▶ [Job item] Repeat nothing but the lines below running from the one containing "同期レプリケーションにより、" to the one containing "ネットワーク冗長化では、複数". Keep both end lines.

▶ [Exercise data]
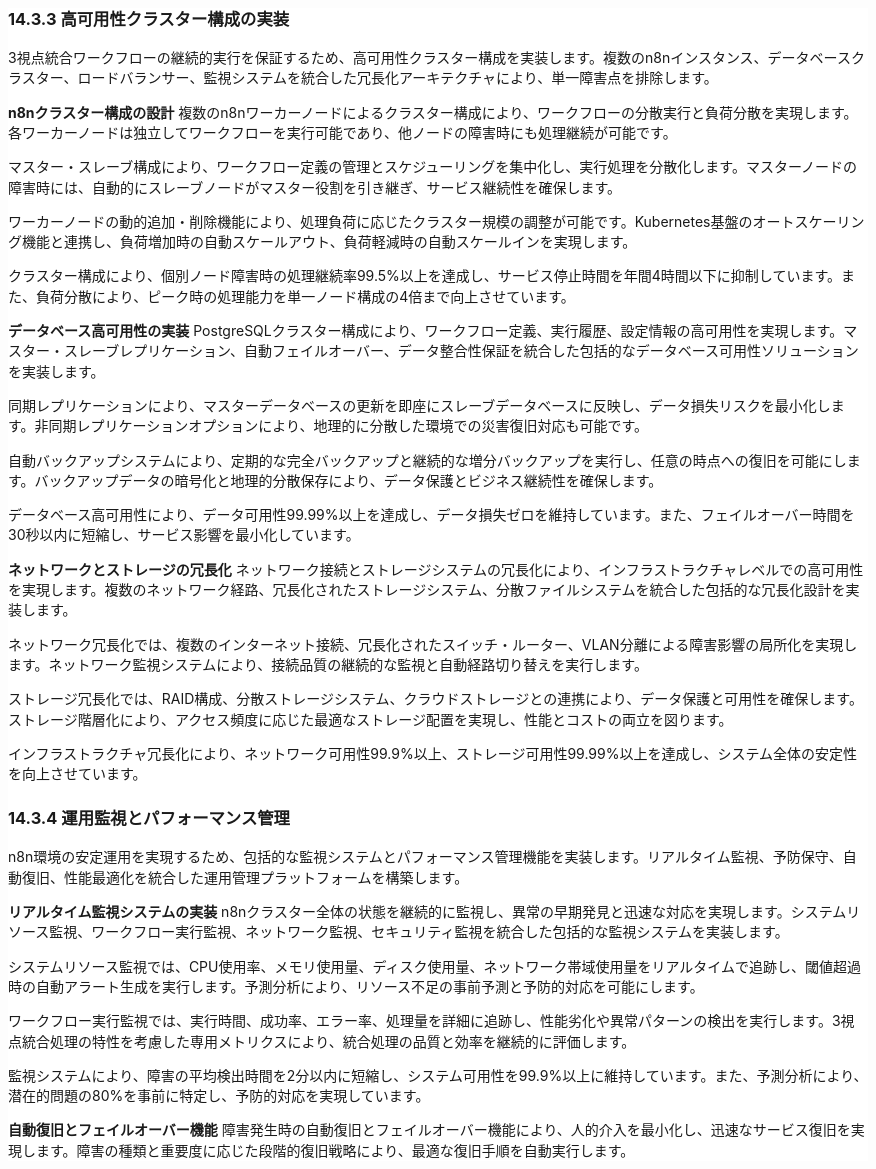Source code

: ### 14.3.3 高可用性クラスター構成の実装

3視点統合ワークフローの継続的実行を保証するため、高可用性クラスター構成を実装します。複数のn8nインスタンス、データベースクラスター、ロードバランサー、監視システムを統合した冗長化アーキテクチャにより、単一障害点を排除します。

**n8nクラスター構成の設計**
複数のn8nワーカーノードによるクラスター構成により、ワークフローの分散実行と負荷分散を実現します。各ワーカーノードは独立してワークフローを実行可能であり、他ノードの障害時にも処理継続が可能です。

マスター・スレーブ構成により、ワークフロー定義の管理とスケジューリングを集中化し、実行処理を分散化します。マスターノードの障害時には、自動的にスレーブノードがマスター役割を引き継ぎ、サービス継続性を確保します。

ワーカーノードの動的追加・削除機能により、処理負荷に応じたクラスター規模の調整が可能です。Kubernetes基盤のオートスケーリング機能と連携し、負荷増加時の自動スケールアウト、負荷軽減時の自動スケールインを実現します。

クラスター構成により、個別ノード障害時の処理継続率99.5%以上を達成し、サービス停止時間を年間4時間以下に抑制しています。また、負荷分散により、ピーク時の処理能力を単一ノード構成の4倍まで向上させています。

**データベース高可用性の実装**
PostgreSQLクラスター構成により、ワークフロー定義、実行履歴、設定情報の高可用性を実現します。マスター・スレーブレプリケーション、自動フェイルオーバー、データ整合性保証を統合した包括的なデータベース可用性ソリューションを実装します。

同期レプリケーションにより、マスターデータベースの更新を即座にスレーブデータベースに反映し、データ損失リスクを最小化します。非同期レプリケーションオプションにより、地理的に分散した環境での災害復旧対応も可能です。

自動バックアップシステムにより、定期的な完全バックアップと継続的な増分バックアップを実行し、任意の時点への復旧を可能にします。バックアップデータの暗号化と地理的分散保存により、データ保護とビジネス継続性を確保します。

データベース高可用性により、データ可用性99.99%以上を達成し、データ損失ゼロを維持しています。また、フェイルオーバー時間を30秒以内に短縮し、サービス影響を最小化しています。

**ネットワークとストレージの冗長化**
ネットワーク接続とストレージシステムの冗長化により、インフラストラクチャレベルでの高可用性を実現します。複数のネットワーク経路、冗長化されたストレージシステム、分散ファイルシステムを統合した包括的な冗長化設計を実装します。

ネットワーク冗長化では、複数のインターネット接続、冗長化されたスイッチ・ルーター、VLAN分離による障害影響の局所化を実現します。ネットワーク監視システムにより、接続品質の継続的な監視と自動経路切り替えを実行します。

ストレージ冗長化では、RAID構成、分散ストレージシステム、クラウドストレージとの連携により、データ保護と可用性を確保します。ストレージ階層化により、アクセス頻度に応じた最適なストレージ配置を実現し、性能とコストの両立を図ります。

インフラストラクチャ冗長化により、ネットワーク可用性99.9%以上、ストレージ可用性99.99%以上を達成し、システム全体の安定性を向上させています。

### 14.3.4 運用監視とパフォーマンス管理

n8n環境の安定運用を実現するため、包括的な監視システムとパフォーマンス管理機能を実装します。リアルタイム監視、予防保守、自動復旧、性能最適化を統合した運用管理プラットフォームを構築します。

**リアルタイム監視システムの実装**
n8nクラスター全体の状態を継続的に監視し、異常の早期発見と迅速な対応を実現します。システムリソース監視、ワークフロー実行監視、ネットワーク監視、セキュリティ監視を統合した包括的な監視システムを実装します。

システムリソース監視では、CPU使用率、メモリ使用量、ディスク使用量、ネットワーク帯域使用量をリアルタイムで追跡し、閾値超過時の自動アラート生成を実行します。予測分析により、リソース不足の事前予測と予防的対応を可能にします。

ワークフロー実行監視では、実行時間、成功率、エラー率、処理量を詳細に追跡し、性能劣化や異常パターンの検出を実行します。3視点統合処理の特性を考慮した専用メトリクスにより、統合処理の品質と効率を継続的に評価します。

監視システムにより、障害の平均検出時間を2分以内に短縮し、システム可用性を99.9%以上に維持しています。また、予測分析により、潜在的問題の80%を事前に特定し、予防的対応を実現しています。

**自動復旧とフェイルオーバー機能**
障害発生時の自動復旧とフェイルオーバー機能により、人的介入を最小化し、迅速なサービス復旧を実現します。障害の種類と重要度に応じた段階的復旧戦略により、最適な復旧手順を自動実行します。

▶ [Result below]
同期レプリケーションにより、マスターデータベースの更新を即座にスレーブデータベースに反映し、データ損失リスクを最小化します。非同期レプリケーションオプションにより、地理的に分散した環境での災害復旧対応も可能です。

自動バックアップシステムにより、定期的な完全バックアップと継続的な増分バックアップを実行し、任意の時点への復旧を可能にします。バックアップデータの暗号化と地理的分散保存により、データ保護とビジネス継続性を確保します。

データベース高可用性により、データ可用性99.99%以上を達成し、データ損失ゼロを維持しています。また、フェイルオーバー時間を30秒以内に短縮し、サービス影響を最小化しています。

**ネットワークとストレージの冗長化**
ネットワーク接続とストレージシステムの冗長化により、インフラストラクチャレベルでの高可用性を実現します。複数のネットワーク経路、冗長化されたストレージシステム、分散ファイルシステムを統合した包括的な冗長化設計を実装します。

ネットワーク冗長化では、複数のインターネット接続、冗長化されたスイッチ・ルーター、VLAN分離による障害影響の局所化を実現します。ネットワーク監視システムにより、接続品質の継続的な監視と自動経路切り替えを実行します。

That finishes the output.